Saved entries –
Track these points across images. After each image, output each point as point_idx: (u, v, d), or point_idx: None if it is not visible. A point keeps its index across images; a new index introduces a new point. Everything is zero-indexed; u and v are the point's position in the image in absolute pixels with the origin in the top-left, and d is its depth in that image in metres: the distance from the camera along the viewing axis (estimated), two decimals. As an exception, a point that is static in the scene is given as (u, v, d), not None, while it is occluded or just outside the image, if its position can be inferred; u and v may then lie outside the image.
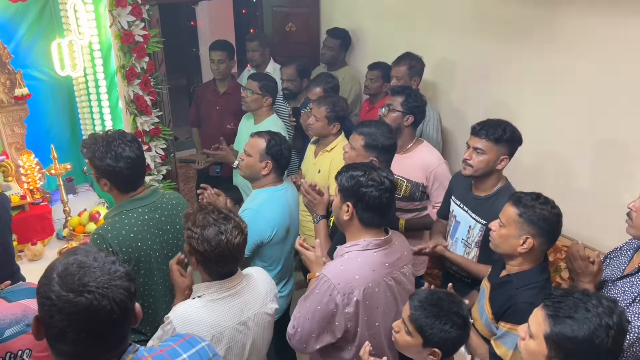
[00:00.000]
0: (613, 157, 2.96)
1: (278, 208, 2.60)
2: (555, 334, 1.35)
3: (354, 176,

Try it –
Write out the records above exactly. Pictures do not belong in the copy.

Task output –
Track these points across images. After each image, output each point as point_idx: (u, v, d), or point_idx: None if it is not visible. A point keeps its index across images; a new index introduces a new point. Everything is zero-indexed; u and v are the point's position in the image in absolute pixels with the origin in the top-left, and d is its depth in that image in metres: the distance from the camera along the viewing axis (estimated), two decimals. As an exception, a point that is static in the scene is given as (u, v, d), not None, while it is occluded or just outside the image, if its position can be inferred; u and v may then lie outside the image.
[00:00.000]
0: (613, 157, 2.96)
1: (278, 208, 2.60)
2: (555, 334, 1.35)
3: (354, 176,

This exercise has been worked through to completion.